Sarah Lambart, assistant professor of geology and geophysics, has been invited to sail as a petrologist on the next expedition of the International Ocean Discovery Program (IODP). The world-famous research vessel JOIDES Resolution (JR) will leave the port of Reykjavik, Iceland on August 6th and sail for two full months on the coast of Norway. During the expedition, the team will drill rock cores in the ocean floor along the continental margin. As part of the Core Description Lab, Lambart will be responsible for describing the textures and mineralogical assemblages of the collected igneous rocks.
Because of COVID restrictions, the ship will only sail with a partial science party. Lambart and the other members of the sailing team will communicate progress and observations with the onshore team on a daily basis.

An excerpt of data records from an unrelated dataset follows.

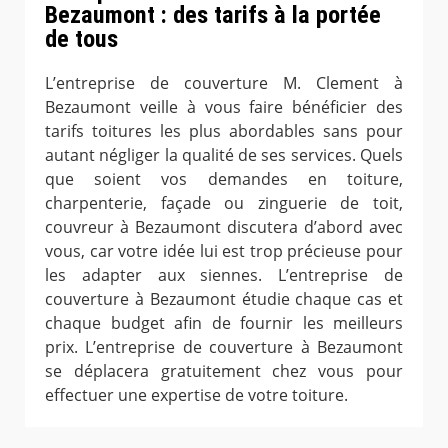
Bezaumont : des tarifs à la portée
de tous
L’entreprise de couverture M. Clement à
Bezaumont veille à vous faire bénéficier des
tarifs toitures les plus abordables sans pour
autant négliger la qualité de ses services. Quels
que soient vos demandes en toiture,
charpenterie, façade ou zinguerie de toit,
couvreur à Bezaumont discutera d’abord avec
vous, car votre idée lui est trop précieuse pour
les adapter aux siennes. L’entreprise de
couverture à Bezaumont étudie chaque cas et
chaque budget afin de fournir les meilleurs
prix. L’entreprise de couverture à Bezaumont
se déplacera gratuitement chez vous pour
effectuer une expertise de votre toiture.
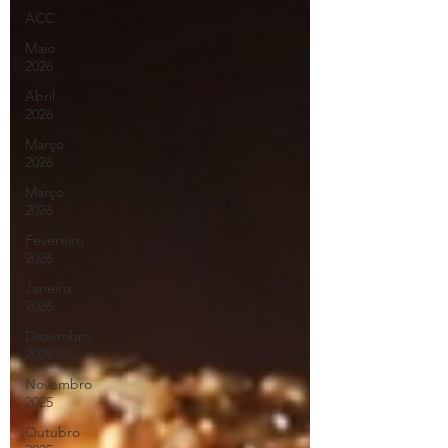
ACC
Maio
2026
Abril
2026
Março
2026
Março
2026
Fevereiro
2026
Janeiro
2026
Dezembro
2025
Novembro
2025
Outubro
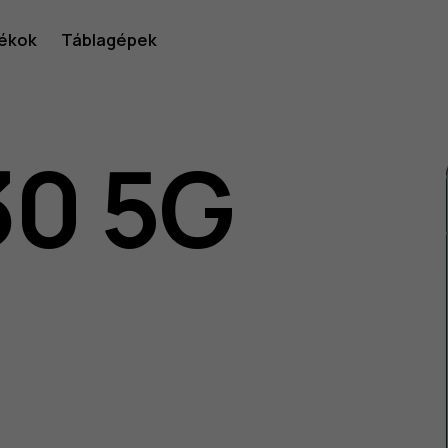
ékok
Táblagépek
30 5G
lói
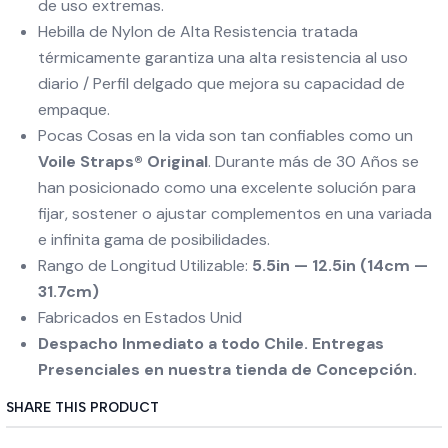
de uso extremas.
Hebilla de Nylon de Alta Resistencia tratada
térmicamente garantiza una alta resistencia al uso
diario / Perfil delgado que mejora su capacidad de
empaque.
Pocas Cosas en la vida son tan confiables como un
Voile Straps® Original
. Durante más de 30 Años se
han posicionado como una excelente solución para
fijar, sostener o ajustar complementos en una variada
e infinita gama de posibilidades.
Rango de Longitud Utilizable:
5.5in — 12.5in (14cm —
31.7cm)
Fabricados en Estados Unid
Despacho Inmediato a todo Chile. Entregas
Presenciales en nuestra tienda de Concepción.
SHARE THIS PRODUCT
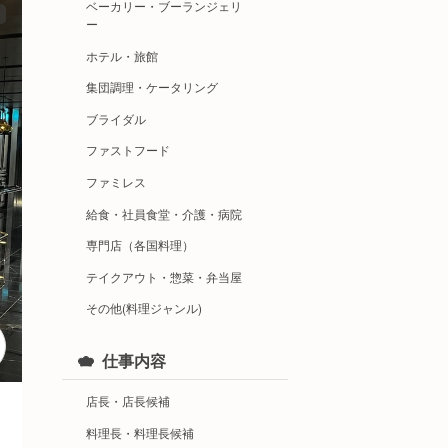
ベーカリー・ブーランジェリ
ー
ホテル・旅館
集団調理・ケータリング
ブライダル
ファストフード
ファミレス
給食・社員食堂・介護・病院
専門店（各国料理）
テイクアウト・惣菜・弁当屋
その他(料理ジャンル)
仕事内容
店長・店長候補
料理長・料理長候補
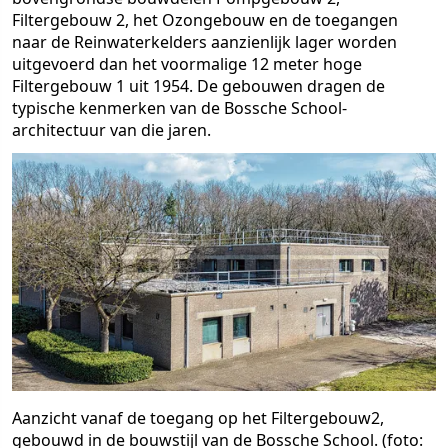
Filtergebouw 2, het Ozongebouw en de toegangen
naar de Reinwaterkelders aanzienlijk lager worden
uitgevoerd dan het voormalige 12 meter hoge
Filtergebouw 1 uit 1954. De gebouwen dragen de
typische kenmerken van de Bossche School-
architectuur van die jaren.
Aanzicht vanaf de toegang op het Filtergebouw2,
gebouwd in de bouwstijl van de Bossche School. (foto:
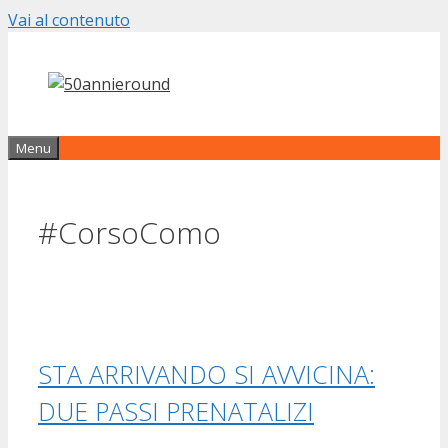
Vai al contenuto
Menu
#CorsoComo
STA ARRIVANDO SI AVVICINA:
DUE PASSI PRENATALIZI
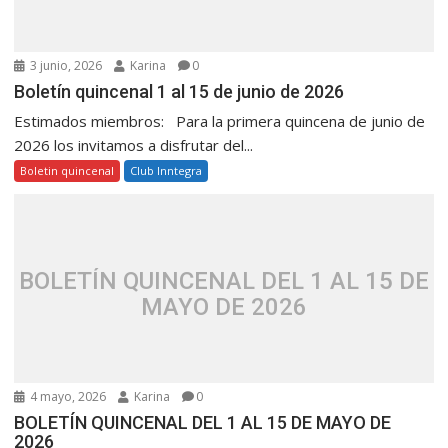
3 junio, 2026
Karina
0
Boletín quincenal 1 al 15 de junio de 2026
Estimados miembros: Para la primera quincena de junio de
2026 los invitamos a disfrutar del...
Boletin quincenal
Club Inntegra
BOLETÍN QUINCENAL DEL 1 AL 15 DE
MAYO DE 2026
4 mayo, 2026
Karina
0
BOLETÍN QUINCENAL DEL 1 AL 15 DE MAYO DE
2026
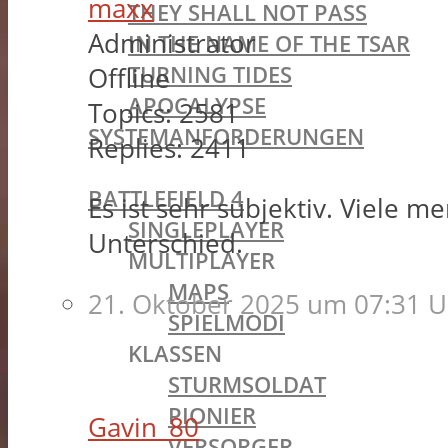
maxx
THEY SHALL NOT PASS
Administrator
IN THE NAME OF THE TSAR
TURNING TIDES
Offline
APOCALYPSE
Topics:
2581
SYSTEMANFORDERUNGEN
Replies:
2411
BATTLEFIELD OLDIES
BATTLEFIELD 4
Es ist sehr subjektiv. Viele m
SINGLEPLAYER
Unterschied.
MULTIPLAYER
MAPS
21. Oktober 2025 um 07:31 U
SPIELMODI
KLASSEN
STURMSOLDAT
PIONIER
Gavin_80
VERSORGER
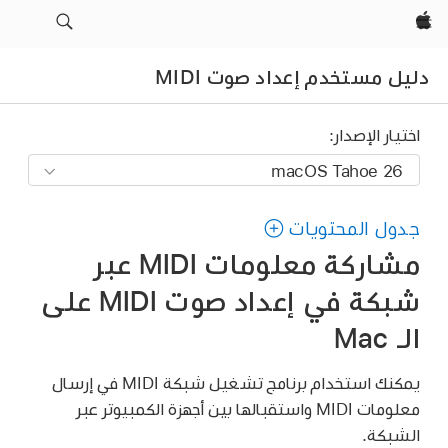
Apple‏
دليل مستخدم إعداد صوت MIDI
اختيار الإصدار:
جدول المحتويات
مشاركة معلومات MIDI عبر
شبكة في إعداد صوت MIDI على
الـ Mac
يمكنك استخدام برنامج تشغيل شبكة MIDI في إرسال
معلومات MIDI واستقبالها بين أجهزة الكمبيوتر عبر
الشبكة.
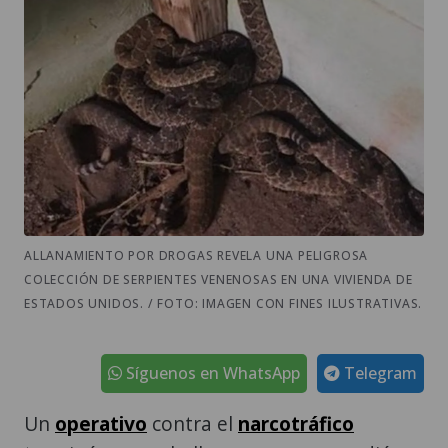
ALLANAMIENTO POR DROGAS REVELA UNA PELIGROSA
COLECCIÓN DE SERPIENTES VENENOSAS EN UNA VIVIENDA DE
ESTADOS UNIDOS. / FOTO: IMAGEN CON FINES ILUSTRATIVAS.
Síguenos en WhatsApp
Telegram
Un
operativo
contra el
narcotráfico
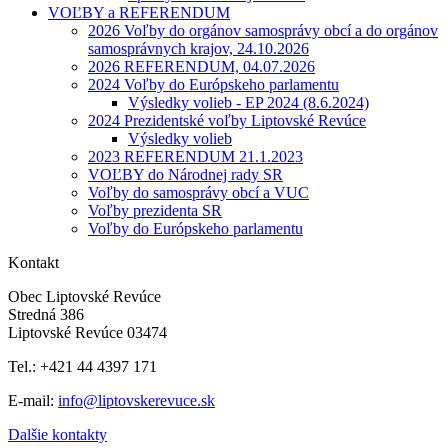
VOĽBY a REFERENDUM
2026 Voľby do orgánov samosprávy obcí a do orgánov
samosprávnych krajov, 24.10.2026
2026 REFERENDUM, 04.07.2026
2024 Voľby do Európskeho parlamentu
Výsledky volieb - EP 2024 (8.6.2024)
2024 Prezidentské voľby Liptovské Revúce
Výsledky volieb
2023 REFERENDUM 21.1.2023
VOĽBY do Národnej rady SR
Voľby do samosprávy obcí a VUC
Voľby prezidenta SR
Voľby do Európskeho parlamentu
Kontakt
Obec Liptovské Revúce
Stredná 386
Liptovské Revúce 03474
Tel.: +421 44 4397 171
E-mail:
info@liptovskerevuce.sk
Dalšie kontakty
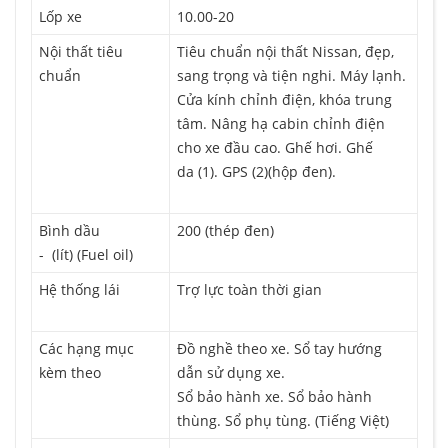
Lốp xe
10.00-20
Nội thất tiêu
Tiêu chuẩn nội thất Nissan, đẹp,
chuẩn
sang trọng và tiện nghi. Máy lạnh.
Cửa kính chỉnh điện, khóa trung
tâm. Nâng hạ cabin chỉnh điện
cho xe đầu cao. Ghế hơi. Ghế
da (1). GPS (2)(hộp đen).
Bình dầu
200 (thép đen)
- (lít) (Fuel oil)
Hệ thống lái
Trợ lực toàn thời gian
Các hạng mục
Đồ nghề theo xe. Sổ tay hướng
kèm theo
dẫn sử dụng xe.
Sổ bảo hành xe. Sổ bảo hành
thùng. Sổ phụ tùng. (Tiếng Việt)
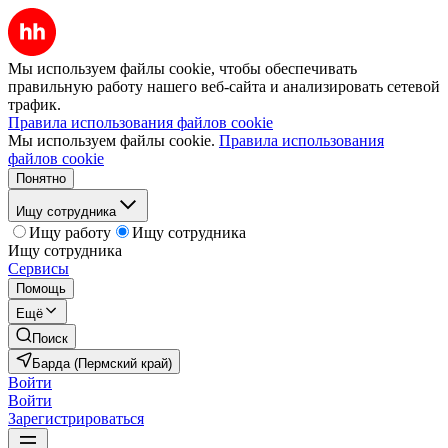
Мы используем файлы cookie, чтобы обеспечивать
правильную работу нашего веб-сайта и анализировать сетевой
трафик.
Правила использования файлов cookie
Мы используем файлы cookie.
Правила использования
файлов cookie
Понятно
Ищу сотрудника
Ищу работу
Ищу сотрудника
Ищу сотрудника
Сервисы
Помощь
Ещё
Поиск
Барда (Пермский край)
Войти
Войти
Зарегистрироваться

The mission explores a geological anomaly associated with the breakup of North America and Europe and the formation of the North Atlantic Ocean, beginning in the early Cenozoic era. The North Atlantic break-up event generated a volume of magma that is too high to be explained by the type of volcanic activity that occurs along the Mid-Atlantic ridge today. Three different hypotheses exist to explain this excess magma: 1) elevated temperatures in the mantle associated with a rising plume of material, 2) small-scale movement of material due to convection at the base of the lithosphere, and 3) variation in the composition of the mantle. While all three hypotheses could play a role in the break-up event, the relative importance of each mechanisms remains unresolved.
After the expedition, Lambart and the members of the MagMaX lab at the University of Utah will study the collected rocks, in particular the large mineral grains that can record information about the temperature and variability of the mantle source and will be used to discriminate between the different hypotheses.